You are always allowed to use transfinite induction in your proofs.
There is a problem, however, that sometimes the limit stages require the axiom of choice to hold.
The transfinite induction argument simply says something like induction, only general: suppose that you walked over all ordinals until $\alpha$, how do you plan on stepping through $\alpha$?
In the "usual" induction we usually just define the next step, or show that our idea is well-defined. It is commonly just as simple for successor ordinal steps in transfinite induction. However it is often the case that there is no well-defined solution for the limit ordinal. When something like this happens we must use the axiom of choice to help us show that there exists a well-defined solution for this problem.
Regardless to that, however, we may use transfinite induction whenever we would like. The question should have been phrased when can we use it, and the answer to that is whenever you are able to show a well-defined step for every ordinal. Sometimes it is constructive and other times it requires the axiom of choice. To such a general question there is no particularly pinpointed answer.
To the edit:
I think that you want to ask when in regular mathematics (i.e. not set theory) the induction follows to the limit case, that is "to the infinite step". The answer is, again, in its general form "when it can".

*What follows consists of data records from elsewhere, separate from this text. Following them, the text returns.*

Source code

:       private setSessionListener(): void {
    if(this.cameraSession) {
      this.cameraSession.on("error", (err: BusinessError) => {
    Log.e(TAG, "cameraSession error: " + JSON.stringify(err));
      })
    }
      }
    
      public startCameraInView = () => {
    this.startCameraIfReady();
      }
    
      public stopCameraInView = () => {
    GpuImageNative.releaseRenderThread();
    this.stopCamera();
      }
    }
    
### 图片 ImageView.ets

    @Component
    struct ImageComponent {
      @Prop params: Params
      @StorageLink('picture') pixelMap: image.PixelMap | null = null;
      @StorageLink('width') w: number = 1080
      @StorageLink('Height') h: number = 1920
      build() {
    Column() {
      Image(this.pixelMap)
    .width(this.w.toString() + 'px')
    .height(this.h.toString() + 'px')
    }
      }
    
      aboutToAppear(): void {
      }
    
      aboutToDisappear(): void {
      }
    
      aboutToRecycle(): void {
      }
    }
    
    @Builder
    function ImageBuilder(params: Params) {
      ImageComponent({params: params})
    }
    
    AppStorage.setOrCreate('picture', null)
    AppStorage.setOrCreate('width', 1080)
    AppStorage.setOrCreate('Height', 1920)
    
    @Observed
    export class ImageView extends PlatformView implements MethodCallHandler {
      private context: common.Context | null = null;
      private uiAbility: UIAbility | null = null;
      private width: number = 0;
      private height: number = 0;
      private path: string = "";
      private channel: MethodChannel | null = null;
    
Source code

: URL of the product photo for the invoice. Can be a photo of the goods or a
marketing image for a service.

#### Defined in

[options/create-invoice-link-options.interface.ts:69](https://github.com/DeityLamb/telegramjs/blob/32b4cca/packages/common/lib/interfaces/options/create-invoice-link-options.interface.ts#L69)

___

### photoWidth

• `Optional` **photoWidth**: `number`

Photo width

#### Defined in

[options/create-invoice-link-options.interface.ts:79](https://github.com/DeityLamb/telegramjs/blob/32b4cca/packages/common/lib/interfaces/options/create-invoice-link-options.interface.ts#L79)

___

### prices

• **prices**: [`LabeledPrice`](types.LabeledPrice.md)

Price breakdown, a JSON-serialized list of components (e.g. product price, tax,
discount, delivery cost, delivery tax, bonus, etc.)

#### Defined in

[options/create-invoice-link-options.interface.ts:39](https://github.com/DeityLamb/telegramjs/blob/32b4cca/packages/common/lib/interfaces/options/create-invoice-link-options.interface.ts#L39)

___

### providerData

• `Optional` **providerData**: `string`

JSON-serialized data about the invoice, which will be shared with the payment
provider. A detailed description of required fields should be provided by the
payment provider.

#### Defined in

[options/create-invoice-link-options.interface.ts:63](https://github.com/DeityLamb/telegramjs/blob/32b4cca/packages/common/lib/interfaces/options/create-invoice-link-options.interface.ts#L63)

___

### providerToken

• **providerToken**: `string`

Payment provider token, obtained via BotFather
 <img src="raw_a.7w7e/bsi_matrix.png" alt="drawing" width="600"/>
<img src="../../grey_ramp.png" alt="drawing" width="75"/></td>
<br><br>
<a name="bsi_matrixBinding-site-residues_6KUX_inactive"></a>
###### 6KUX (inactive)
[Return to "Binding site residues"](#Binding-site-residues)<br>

Sometimes it is possible and sometimes it is not possible. However distinguishing between those two cases requires a lot of training and usually a deep understanding of how the mathematical objects in question behave.
Again, if you wish to present a particular case then it can be explained further why and when it is possible to go beyond the finite steps; however just asking for a general explanation won't work.
Mathematics is not a bunch of algorithm and rules, it is a sea of definitions in which we swim constantly, and to wade between those definitions one has to have insights.